Step 1: Concept Introduction:
The derivative (\(dy/dx\)) at a point on a curve represents the slope of the tangent line at that point. A normal line is perpendicular to the tangent line at the same point. The slopes of perpendicular lines are negative reciprocals. Step 2: Methodology:
1. Calculate the derivative of the curve's equation: \(m_{\text{tangent}} = \frac{dy}{dx}\).
2. Substitute the given x-value into the derivative to find the tangent slope at that point.
3. Determine the normal slope as the negative reciprocal of the tangent slope: \(m_{\text{normal}} = -\frac{1}{m_{\text{tangent}}}\). Step 3: Detailed Calculation:
Given curve equation:
\[ y = 2x^2 \]
Compute the derivative of y with respect to x:
\[ \frac{dy}{dx} = \frac{d}{dx}(2x^2) = 4x \]

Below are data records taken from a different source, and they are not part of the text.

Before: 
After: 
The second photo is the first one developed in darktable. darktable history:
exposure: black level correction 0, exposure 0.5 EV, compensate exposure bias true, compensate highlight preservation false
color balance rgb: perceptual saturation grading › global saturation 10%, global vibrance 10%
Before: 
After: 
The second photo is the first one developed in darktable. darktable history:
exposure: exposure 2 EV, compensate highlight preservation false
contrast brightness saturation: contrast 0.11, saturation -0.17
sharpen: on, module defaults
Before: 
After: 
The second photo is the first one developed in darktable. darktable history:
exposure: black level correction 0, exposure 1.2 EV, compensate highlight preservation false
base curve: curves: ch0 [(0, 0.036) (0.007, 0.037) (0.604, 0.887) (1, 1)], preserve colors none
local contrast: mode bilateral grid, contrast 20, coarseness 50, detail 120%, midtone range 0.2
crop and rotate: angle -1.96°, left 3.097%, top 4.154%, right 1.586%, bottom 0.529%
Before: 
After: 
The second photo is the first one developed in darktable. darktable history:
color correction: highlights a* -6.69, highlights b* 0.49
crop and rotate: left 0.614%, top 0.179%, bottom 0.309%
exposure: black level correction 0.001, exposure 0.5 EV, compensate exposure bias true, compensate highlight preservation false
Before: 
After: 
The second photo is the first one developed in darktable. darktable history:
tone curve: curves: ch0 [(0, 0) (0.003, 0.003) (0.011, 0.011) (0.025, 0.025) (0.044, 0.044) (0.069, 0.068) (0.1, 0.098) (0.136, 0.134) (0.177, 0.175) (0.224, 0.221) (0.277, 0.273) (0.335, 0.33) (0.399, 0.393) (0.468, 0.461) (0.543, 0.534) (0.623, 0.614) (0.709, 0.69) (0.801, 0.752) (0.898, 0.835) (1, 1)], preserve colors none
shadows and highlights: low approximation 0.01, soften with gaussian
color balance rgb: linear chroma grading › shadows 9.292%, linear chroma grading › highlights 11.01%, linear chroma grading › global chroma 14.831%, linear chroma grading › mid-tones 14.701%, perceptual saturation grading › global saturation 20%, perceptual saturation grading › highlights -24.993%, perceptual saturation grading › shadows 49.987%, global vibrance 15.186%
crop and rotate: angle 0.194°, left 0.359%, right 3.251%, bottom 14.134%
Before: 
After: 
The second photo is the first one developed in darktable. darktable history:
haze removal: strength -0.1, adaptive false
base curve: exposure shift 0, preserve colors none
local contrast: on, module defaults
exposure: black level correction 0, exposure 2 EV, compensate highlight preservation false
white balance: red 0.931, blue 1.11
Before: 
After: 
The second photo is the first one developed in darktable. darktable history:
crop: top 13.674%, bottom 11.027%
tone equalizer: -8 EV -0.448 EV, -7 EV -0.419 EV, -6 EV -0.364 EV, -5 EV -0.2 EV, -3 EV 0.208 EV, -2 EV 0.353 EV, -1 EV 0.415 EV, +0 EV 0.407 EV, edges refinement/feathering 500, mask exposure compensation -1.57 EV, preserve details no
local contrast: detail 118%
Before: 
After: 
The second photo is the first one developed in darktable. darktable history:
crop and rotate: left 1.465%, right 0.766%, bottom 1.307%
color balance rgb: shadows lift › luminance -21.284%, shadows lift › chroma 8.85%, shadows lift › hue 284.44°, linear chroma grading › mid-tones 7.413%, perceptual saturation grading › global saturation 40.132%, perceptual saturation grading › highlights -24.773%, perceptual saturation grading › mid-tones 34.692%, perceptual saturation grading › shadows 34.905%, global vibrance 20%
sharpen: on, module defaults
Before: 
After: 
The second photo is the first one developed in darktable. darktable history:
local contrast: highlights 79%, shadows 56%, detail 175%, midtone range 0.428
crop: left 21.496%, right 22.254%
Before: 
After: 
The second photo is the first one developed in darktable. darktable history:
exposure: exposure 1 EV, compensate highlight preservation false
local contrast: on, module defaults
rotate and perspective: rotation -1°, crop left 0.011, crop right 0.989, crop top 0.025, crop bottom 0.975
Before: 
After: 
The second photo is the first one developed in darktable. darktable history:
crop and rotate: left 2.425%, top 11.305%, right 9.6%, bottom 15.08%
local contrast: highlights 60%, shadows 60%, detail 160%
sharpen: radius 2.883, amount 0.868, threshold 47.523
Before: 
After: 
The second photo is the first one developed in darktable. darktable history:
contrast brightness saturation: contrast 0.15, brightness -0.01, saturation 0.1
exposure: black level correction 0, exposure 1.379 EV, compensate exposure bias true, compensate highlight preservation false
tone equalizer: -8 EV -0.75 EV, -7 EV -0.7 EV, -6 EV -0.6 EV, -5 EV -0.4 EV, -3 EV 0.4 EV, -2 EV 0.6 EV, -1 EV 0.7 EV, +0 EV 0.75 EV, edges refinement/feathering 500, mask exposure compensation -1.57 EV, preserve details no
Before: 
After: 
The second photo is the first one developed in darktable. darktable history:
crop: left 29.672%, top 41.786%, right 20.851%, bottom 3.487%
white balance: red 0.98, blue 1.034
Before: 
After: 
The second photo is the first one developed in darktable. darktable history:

This derivative, \(4x\), yields the slope of the tangent at any x-coordinate.
Evaluate the slope at \(x = 1\):
\[ m_{\text{tangent}} = \frac{dy}{dx}\bigg|_{x=1} = 4(1) = 4 \]
The slope of the tangent at \(x=1\) is 4.
Calculate the slope of the normal line:
\[ m_{\text{normal}} = -\frac{1}{m_{\text{tangent}}} = -\frac{1}{4} \]
Step 4: Conclusion:
The slope of the normal to the curve at \(x = 1\) is -1/4.